Ya indiqué por dónde habría de
comenzar la Estrategia
del Rey iniciado: Ocupación del
espacio real y Cercado. A
continuación se debía eliminar el enemigo interno para salvaguardar la Mística nacional, que es
el efectivo campo de acción de la Función Regia. Los conceptos de la Sabiduría Hiperbórea
que he expuesto en los últimos Días, y que de manera análoga fueron asimilados
por Felipe IV en el Siglo XIII, permitían acceder a un punto de vista
estratégico diferente, desde el cual los actos de su reinado adquirían su
verdadero sentido. Felipe IV recibe la Corona de Francia en 1285:
hereda de Felipe III, en ese momento, el desastre militar
de la Cruzada
contra Aragón y la obligación contraída por el Reino de investir a su hermano
Carlos con las Coronas de Pedro III. Pero a Felipe IV no interesa
continuar la contienda y sólo se limita a parar los golpes de audacia de los aragoneses, que, envalentonados con
sus triunfos, realizan periódicas incursiones y desembarcos en territorio
francés. La paz de Tarascón, concertada en 1291, y el tratado de Anagni de
1295, ponen término a la desafortunada campaña y eclipsan la esperanza papal
Golen de acabar con la influencia de las Casas de Suabia y Aragón sobre los
asuntos de Italia.
¿A qué se debió aquel cambio político
de la Casa de
Francia? A la aplicación del principio del Cerco y a la comprensión de la
verdadera naturaleza del Enemigo: Felipe IV, aunque los aragoneses, al igual que
todos en su tiempo, tardasen en advertirlo, era más gibelino que Pedro III;
jamás podría ser Aragón el enemigo esencial de un Rey de la Sangre Pura como
Felipe el Hermoso: a lo sumo sería un caballeresco adversario, otra Nación
luchando por imponer su Mística. Por eso Aragón no figuraba en la lista de los
seis enemigos principales del Reino de Francia.
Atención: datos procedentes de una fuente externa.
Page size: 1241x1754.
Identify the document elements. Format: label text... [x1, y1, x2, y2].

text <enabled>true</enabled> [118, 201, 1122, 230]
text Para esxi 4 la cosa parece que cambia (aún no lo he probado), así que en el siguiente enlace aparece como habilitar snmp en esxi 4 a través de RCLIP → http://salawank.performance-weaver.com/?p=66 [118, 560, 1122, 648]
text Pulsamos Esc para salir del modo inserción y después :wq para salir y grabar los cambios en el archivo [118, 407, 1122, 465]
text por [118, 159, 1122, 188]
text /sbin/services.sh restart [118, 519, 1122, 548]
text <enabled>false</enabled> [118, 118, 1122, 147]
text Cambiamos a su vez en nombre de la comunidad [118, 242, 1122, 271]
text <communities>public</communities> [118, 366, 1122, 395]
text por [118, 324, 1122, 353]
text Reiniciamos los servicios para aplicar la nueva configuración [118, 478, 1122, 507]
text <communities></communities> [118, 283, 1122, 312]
Al aplicar el principio del Cerco,
Felipe IV determina inmediatamente las fronteras estratégicas de
Francia: hacia el Este, el país termina en la orilla del Rin; hacia el Norte,
en el Océano Atlántico y el Canal de la Mancha ; y rumbo al Oeste, los Pirineos señalaban
el límite del Reino de Aragón. Para Felipe IV, y para sus instructores Domini Canis, era estratégicamente
erróneo intentar expandirse a costa de Aragón, una Nación dotada de poderosa
Mística, sin haber aplicado previamente el principio de la Ocupación en el
territorio propio: de allí el fracaso de la Cruzada. En
consecuencia, dedicaría un gran esfuerzo diplomático a pactar la paz con
Aragón, cosa que efectivamente lograría, como se adelantó, en un Congreso
celebrado en Anagni en 1295. Con las manos libres, el Rey acometería la empresa
de expulsar a los ingleses del territorio francés.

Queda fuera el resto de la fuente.